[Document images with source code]
-- Opening Marker --
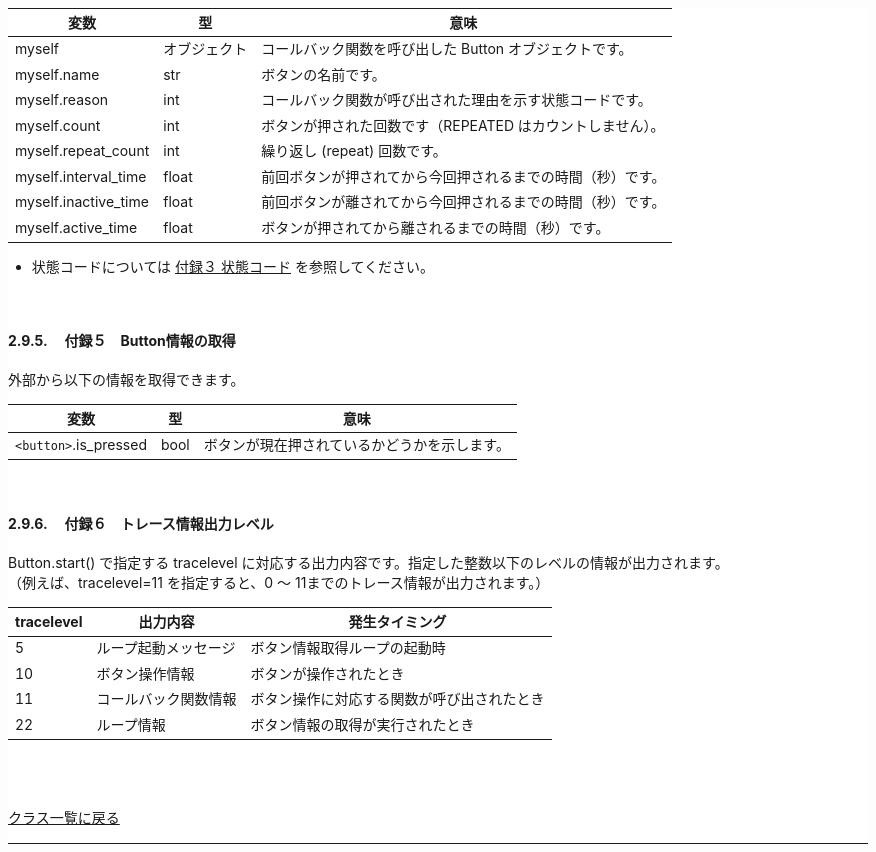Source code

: | 変数                 | 型        | 意味                                                 |
| -------------------- | -------- | ----------------------------------------------------- |
| myself               | オブジェクト | コールバック関数を呼び出した Button オブジェクトです。 |
| myself.name          | str      | ボタンの名前です。                                     |
| myself.reason        | int      | コールバック関数が呼び出された理由を示す状態コードです。   |
| myself.count         | int      | ボタンが押された回数です（REPEATED はカウントしません）。 |
| myself.repeat_count  | int      | 繰り返し (repeat) 回数です。                           |
| myself.interval_time | float    | 前回ボタンが押されてから今回押されるまでの時間（秒）です。 |
| myself.inactive_time | float    | 前回ボタンが離されてから今回押されるまでの時間（秒）です。 |
| myself.active_time   | float    | ボタンが押されてから離されるまでの時間（秒）です。        |

- 状態コードについては [付録３ 状態コード](#283-付録３状態コード) を参照してください。

<br>

<a id="appendix05"></a>

#### 2.9.5. 　付録５　Button情報の取得

外部から以下の情報を取得できます。

| 変数                  | 型   | 意味                                         |
| --------------------- | ---- | -------------------------------------------- |
| `<button>`.is_pressed | bool | ボタンが現在押されているかどうかを示します。 |

<br>

<a id="appendix06"></a>

#### 2.9.6. 　付録６　トレース情報出力レベル

Button.start() で指定する tracelevel に対応する出力内容です。指定した整数以下のレベルの情報が出力されます。<br>
（例えば、tracelevel=11 を指定すると、0 ～ 11までのトレース情報が出力されます。）

| tracelevel | 出力内容             | 発生タイミング                             |
| ---------- | -------------------- | ------------------------------------------ |
| 5          | ループ起動メッセージ | ボタン情報取得ループの起動時               |
| 10         | ボタン操作情報       | ボタンが操作されたとき                     |
| 11         | コールバック関数情報 | ボタン操作に対応する関数が呼び出されたとき |
| 22         | ループ情報           | ボタン情報の取得が実行されたとき           |

<br>
<br>

[クラス一覧に戻る](#class_list)

---
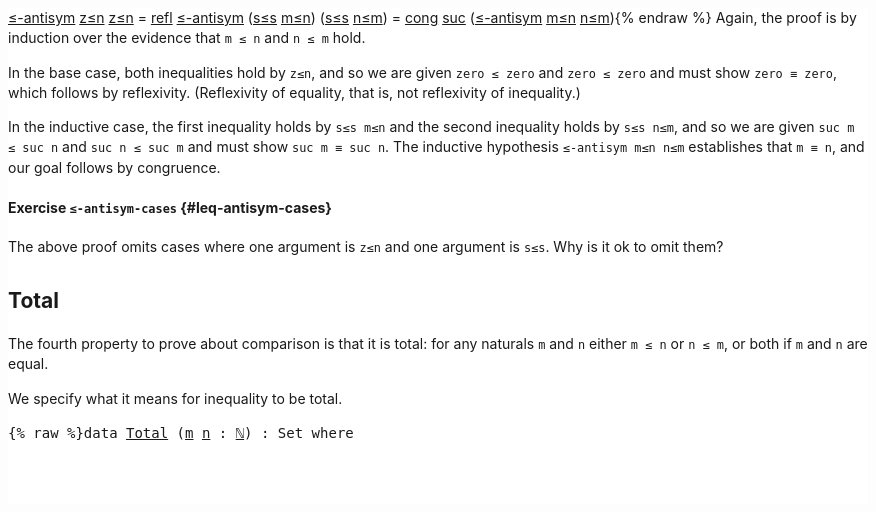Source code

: <a id="9653" href="{% endraw %}{{ site.baseurl }}{% link out/plfa/Relations.md %}{% raw %}#9589" class="Function">≤-antisym</a> <a id="9663" href="{% endraw %}{{ site.baseurl }}{% link out/plfa/Relations.md %}{% raw %}#1441" class="InductiveConstructor">z≤n</a>       <a id="9673" href="{% endraw %}{{ site.baseurl }}{% link out/plfa/Relations.md %}{% raw %}#1441" class="InductiveConstructor">z≤n</a>        <a id="9684" class="Symbol">=</a>  <a id="9687" href="https://agda.github.io/agda-stdlib/Agda.Builtin.Equality.html#140" class="InductiveConstructor">refl</a>
<a id="9692" href="{% endraw %}{{ site.baseurl }}{% link out/plfa/Relations.md %}{% raw %}#9589" class="Function">≤-antisym</a> <a id="9702" class="Symbol">(</a><a id="9703" href="{% endraw %}{{ site.baseurl }}{% link out/plfa/Relations.md %}{% raw %}#1490" class="InductiveConstructor">s≤s</a> <a id="9707" href="{% endraw %}{{ site.baseurl }}{% link out/plfa/Relations.md %}{% raw %}#9707" class="Bound">m≤n</a><a id="9710" class="Symbol">)</a> <a id="9712" class="Symbol">(</a><a id="9713" href="{% endraw %}{{ site.baseurl }}{% link out/plfa/Relations.md %}{% raw %}#1490" class="InductiveConstructor">s≤s</a> <a id="9717" href="{% endraw %}{{ site.baseurl }}{% link out/plfa/Relations.md %}{% raw %}#9717" class="Bound">n≤m</a><a id="9720" class="Symbol">)</a>  <a id="9723" class="Symbol">=</a>  <a id="9726" href="https://agda.github.io/agda-stdlib/Relation.Binary.PropositionalEquality.html#1056" class="Function">cong</a> <a id="9731" href="https://agda.github.io/agda-stdlib/Agda.Builtin.Nat.html#128" class="InductiveConstructor">suc</a> <a id="9735" class="Symbol">(</a><a id="9736" href="{% endraw %}{{ site.baseurl }}{% link out/plfa/Relations.md %}{% raw %}#9589" class="Function">≤-antisym</a> <a id="9746" href="{% endraw %}{{ site.baseurl }}{% link out/plfa/Relations.md %}{% raw %}#9707" class="Bound">m≤n</a> <a id="9750" href="{% endraw %}{{ site.baseurl }}{% link out/plfa/Relations.md %}{% raw %}#9717" class="Bound">n≤m</a><a id="9753" class="Symbol">)</a>{% endraw %}</pre>
Again, the proof is by induction over the evidence that `m ≤ n`
and `n ≤ m` hold.

In the base case, both inequalities hold by `z≤n`, and so we are given
`zero ≤ zero` and `zero ≤ zero` and must show `zero ≡ zero`, which
follows by reflexivity.  (Reflexivity of equality, that is, not
reflexivity of inequality.)

In the inductive case, the first inequality holds by `s≤s m≤n` and the
second inequality holds by `s≤s n≤m`, and so we are given `suc m ≤ suc n`
and `suc n ≤ suc m` and must show `suc m ≡ suc n`.  The inductive
hypothesis `≤-antisym m≤n n≤m` establishes that `m ≡ n`, and our goal
follows by congruence.

#### Exercise `≤-antisym-cases` {#leq-antisym-cases} 

The above proof omits cases where one argument is `z≤n` and one
argument is `s≤s`.  Why is it ok to omit them?


## Total

The fourth property to prove about comparison is that it is total:
for any naturals `m` and `n` either `m ≤ n` or `n ≤ m`, or both if
`m` and `n` are equal.

We specify what it means for inequality to be total.
<pre class="Agda">{% raw %}<a id="10787" class="Keyword">data</a> <a id="Total"></a><a id="10792" href="{% endraw %}{{ site.baseurl }}{% link out/plfa/Relations.md %}{% raw %}#10792" class="Datatype">Total</a> <a id="10798" class="Symbol">(</a><a id="10799" href="{% endraw %}{{ site.baseurl }}{% link out/plfa/Relations.md %}{% raw %}#10799" class="Bound">m</a> <a id="10801" href="{% endraw %}{{ site.baseurl }}{% link out/plfa/Relations.md %}{% raw %}#10801" class="Bound">n</a> <a id="10803" class="Symbol">:</a> <a id="10805" href="https://agda.github.io/agda-stdlib/Agda.Builtin.Nat.html#97" class="Datatype">ℕ</a><a id="10806" class="Symbol">)</a> <a id="10808" class="Symbol">:</a> <a id="10810" class="PrimitiveType">Set</a> <a id="10814" class="Keyword">where</a>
-- Closing Marker --
● Work instructions
Reproduce every record above exactly, omitting the pictures.

● Task response
Source code

: | 変数                 | 型        | 意味                                                 |
| -------------------- | -------- | ----------------------------------------------------- |
| myself               | オブジェクト | コールバック関数を呼び出した Button オブジェクトです。 |
| myself.name          | str      | ボタンの名前です。                                     |
| myself.reason        | int      | コールバック関数が呼び出された理由を示す状態コードです。   |
| myself.count         | int      | ボタンが押された回数です（REPEATED はカウントしません）。 |
| myself.repeat_count  | int      | 繰り返し (repeat) 回数です。                           |
| myself.interval_time | float    | 前回ボタンが押されてから今回押されるまでの時間（秒）です。 |
| myself.inactive_time | float    | 前回ボタンが離されてから今回押されるまでの時間（秒）です。 |
| myself.active_time   | float    | ボタンが押されてから離されるまでの時間（秒）です。        |

- 状態コードについては [付録３ 状態コード](#283-付録３状態コード) を参照してください。

<br>

<a id="appendix05"></a>

#### 2.9.5. 　付録５　Button情報の取得

外部から以下の情報を取得できます。

| 変数                  | 型   | 意味                                         |
| --------------------- | ---- | -------------------------------------------- |
| `<button>`.is_pressed | bool | ボタンが現在押されているかどうかを示します。 |

<br>

<a id="appendix06"></a>

#### 2.9.6. 　付録６　トレース情報出力レベル

Button.start() で指定する tracelevel に対応する出力内容です。指定した整数以下のレベルの情報が出力されます。<br>
（例えば、tracelevel=11 を指定すると、0 ～ 11までのトレース情報が出力されます。）

| tracelevel | 出力内容             | 発生タイミング                             |
| ---------- | -------------------- | ------------------------------------------ |
| 5          | ループ起動メッセージ | ボタン情報取得ループの起動時               |
| 10         | ボタン操作情報       | ボタンが操作されたとき                     |
| 11         | コールバック関数情報 | ボタン操作に対応する関数が呼び出されたとき |
| 22         | ループ情報           | ボタン情報の取得が実行されたとき           |

<br>
<br>

[クラス一覧に戻る](#class_list)

---
Source code

: <a id="9653" href="{% endraw %}{{ site.baseurl }}{% link out/plfa/Relations.md %}{% raw %}#9589" class="Function">≤-antisym</a> <a id="9663" href="{% endraw %}{{ site.baseurl }}{% link out/plfa/Relations.md %}{% raw %}#1441" class="InductiveConstructor">z≤n</a>       <a id="9673" href="{% endraw %}{{ site.baseurl }}{% link out/plfa/Relations.md %}{% raw %}#1441" class="InductiveConstructor">z≤n</a>        <a id="9684" class="Symbol">=</a>  <a id="9687" href="https://agda.github.io/agda-stdlib/Agda.Builtin.Equality.html#140" class="InductiveConstructor">refl</a>
<a id="9692" href="{% endraw %}{{ site.baseurl }}{% link out/plfa/Relations.md %}{% raw %}#9589" class="Function">≤-antisym</a> <a id="9702" class="Symbol">(</a><a id="9703" href="{% endraw %}{{ site.baseurl }}{% link out/plfa/Relations.md %}{% raw %}#1490" class="InductiveConstructor">s≤s</a> <a id="9707" href="{% endraw %}{{ site.baseurl }}{% link out/plfa/Relations.md %}{% raw %}#9707" class="Bound">m≤n</a><a id="9710" class="Symbol">)</a> <a id="9712" class="Symbol">(</a><a id="9713" href="{% endraw %}{{ site.baseurl }}{% link out/plfa/Relations.md %}{% raw %}#1490" class="InductiveConstructor">s≤s</a> <a id="9717" href="{% endraw %}{{ site.baseurl }}{% link out/plfa/Relations.md %}{% raw %}#9717" class="Bound">n≤m</a><a id="9720" class="Symbol">)</a>  <a id="9723" class="Symbol">=</a>  <a id="9726" href="https://agda.github.io/agda-stdlib/Relation.Binary.PropositionalEquality.html#1056" class="Function">cong</a> <a id="9731" href="https://agda.github.io/agda-stdlib/Agda.Builtin.Nat.html#128" class="InductiveConstructor">suc</a> <a id="9735" class="Symbol">(</a><a id="9736" href="{% endraw %}{{ site.baseurl }}{% link out/plfa/Relations.md %}{% raw %}#9589" class="Function">≤-antisym</a> <a id="9746" href="{% endraw %}{{ site.baseurl }}{% link out/plfa/Relations.md %}{% raw %}#9707" class="Bound">m≤n</a> <a id="9750" href="{% endraw %}{{ site.baseurl }}{% link out/plfa/Relations.md %}{% raw %}#9717" class="Bound">n≤m</a><a id="9753" class="Symbol">)</a>{% endraw %}</pre>
Again, the proof is by induction over the evidence that `m ≤ n`
and `n ≤ m` hold.

In the base case, both inequalities hold by `z≤n`, and so we are given
`zero ≤ zero` and `zero ≤ zero` and must show `zero ≡ zero`, which
follows by reflexivity.  (Reflexivity of equality, that is, not
reflexivity of inequality.)

In the inductive case, the first inequality holds by `s≤s m≤n` and the
second inequality holds by `s≤s n≤m`, and so we are given `suc m ≤ suc n`
and `suc n ≤ suc m` and must show `suc m ≡ suc n`.  The inductive
hypothesis `≤-antisym m≤n n≤m` establishes that `m ≡ n`, and our goal
follows by congruence.

#### Exercise `≤-antisym-cases` {#leq-antisym-cases} 

The above proof omits cases where one argument is `z≤n` and one
argument is `s≤s`.  Why is it ok to omit them?


## Total

The fourth property to prove about comparison is that it is total:
for any naturals `m` and `n` either `m ≤ n` or `n ≤ m`, or both if
`m` and `n` are equal.

We specify what it means for inequality to be total.
<pre class="Agda">{% raw %}<a id="10787" class="Keyword">data</a> <a id="Total"></a><a id="10792" href="{% endraw %}{{ site.baseurl }}{% link out/plfa/Relations.md %}{% raw %}#10792" class="Datatype">Total</a> <a id="10798" class="Symbol">(</a><a id="10799" href="{% endraw %}{{ site.baseurl }}{% link out/plfa/Relations.md %}{% raw %}#10799" class="Bound">m</a> <a id="10801" href="{% endraw %}{{ site.baseurl }}{% link out/plfa/Relations.md %}{% raw %}#10801" class="Bound">n</a> <a id="10803" class="Symbol">:</a> <a id="10805" href="https://agda.github.io/agda-stdlib/Agda.Builtin.Nat.html#97" class="Datatype">ℕ</a><a id="10806" class="Symbol">)</a> <a id="10808" class="Symbol">:</a> <a id="10810" class="PrimitiveType">Set</a> <a id="10814" class="Keyword">where</a>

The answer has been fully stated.